Uncsv.new(data, skip_blanks: true)

# Is equivalent to
Uncsv.new(data) do |config|
  config.skip_blanks = true
end

Uncsv Options

  • :expand_headers: Default false. If set to true, blank header row cells will assume the header of the row to their left. This is useful for heirarchical headers where not all the header cells are filled in. If set to an array of header indexes, only the specified headers will be expanded.
  • :header_rows: Default []. Can be set to either a single row index or an array of row indexes. For example, it could be set to 0 to indicate a header in the first row. If set to an array of indexes ([1,2]), the header row text will be joined by the :header_separator. For example, if if the cell (0,0) had the value "Personal" and cell (1,0) had the value "Name", the header would become "Personal.Name". Any data above the last header row will be ignored.
  • :header_separator: Default ".". When using multiple header rows, this is a string used to separate the individual header fields.
  • :nil_empty: Default true. If true, empty cells will be set to nil, otherwise, they are set to an empty string.
  • :normalize_headers: Default false. If set to true, header field text will be normalized. The text will be lowercased, and non-alphanumeric characters will be replaced with underscores (_). If set to a string, those characters will be replaced with the string instead. If set to a hash, the hash will be treated as options to KeyNormalizer, accepting the :separator, and :downcase options. If set to another object, it is expected to respond to the normalize(key) method by returning a normalized string.
  • :skip_blanks: Default false. If true, rows whose fields are all empty will be skipped.
  • :skip_rows: Default []. If set to an array of row indexes, those rows will be skipped. This option does not apply to header rows.
  • :unique_headers: Default false. If set to true, headers will be forced to be unique by appending numbers to duplicates. For example, if two header cells have the text "Name", the headers will become "Name.0", and "Name.1". The separator between the text and the number can be set using the :header_separator option.

Options from Std-lib CSV

See the documentation for Ruby's built-in CSV class for the following options.

  • :col_sep
  • :field_size_limit
  • :quote_char
  • :row_sep
  • :skip_blanks

Development

After checking out the repo, run bundle to install dependencies. You can also run bin/console for an interactive prompt that will allow you to experiment.

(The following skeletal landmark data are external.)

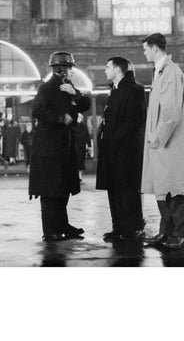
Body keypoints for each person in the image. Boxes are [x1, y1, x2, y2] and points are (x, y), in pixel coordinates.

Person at [28, 51, 91, 242]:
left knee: (62, 190)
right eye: (70, 68)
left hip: (63, 148)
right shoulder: (46, 88)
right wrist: (60, 118)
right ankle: (50, 230)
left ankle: (62, 225)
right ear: (61, 70)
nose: (72, 72)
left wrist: (75, 93)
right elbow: (37, 110)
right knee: (50, 191)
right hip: (48, 150)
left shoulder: (68, 87)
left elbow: (85, 104)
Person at [141, 33, 184, 250]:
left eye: (145, 48)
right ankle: (166, 232)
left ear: (155, 49)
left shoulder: (171, 72)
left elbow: (170, 112)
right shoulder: (161, 72)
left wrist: (157, 137)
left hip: (168, 143)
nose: (144, 52)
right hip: (162, 145)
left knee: (176, 189)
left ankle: (179, 235)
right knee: (164, 188)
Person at [96, 57, 147, 241]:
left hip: (126, 152)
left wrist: (113, 139)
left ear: (118, 70)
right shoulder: (114, 90)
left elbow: (134, 121)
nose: (105, 70)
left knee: (127, 191)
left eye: (108, 67)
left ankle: (133, 228)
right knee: (114, 190)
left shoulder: (135, 89)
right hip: (111, 150)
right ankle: (118, 227)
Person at [73, 114, 91, 183]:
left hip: (82, 147)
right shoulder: (73, 126)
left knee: (81, 162)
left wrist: (89, 145)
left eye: (80, 118)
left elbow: (87, 136)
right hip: (75, 147)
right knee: (76, 162)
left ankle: (80, 176)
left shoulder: (84, 126)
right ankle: (77, 176)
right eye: (78, 117)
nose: (79, 119)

To check your work, run bin/rake to check code style and run the tests. To generate a code coverage report, set the COVERAGE environment variable when running the tests.

COVERAGE=1 bin/rake

Contributing

Bug reports and pull requests are welcome on GitHub at https://github.com/machinima/uncsv.

License

Copyright 2018 Warner Bros. Entertainment Inc.

Licensed under the Apache License, Version 2.0 (the "License"); you may not use this file except in compliance with the License. You may obtain a copy of the License at

http://www.apache.org/licenses/LICENSE-2.0

Unless required by applicable law or agreed to in writing, software distributed under the License is distributed on an "AS IS" BASIS, WITHOUT WARRANTIES OR CONDITIONS OF ANY KIND, either express or implied. See the License for the specific language governing permissions and limitations under the License.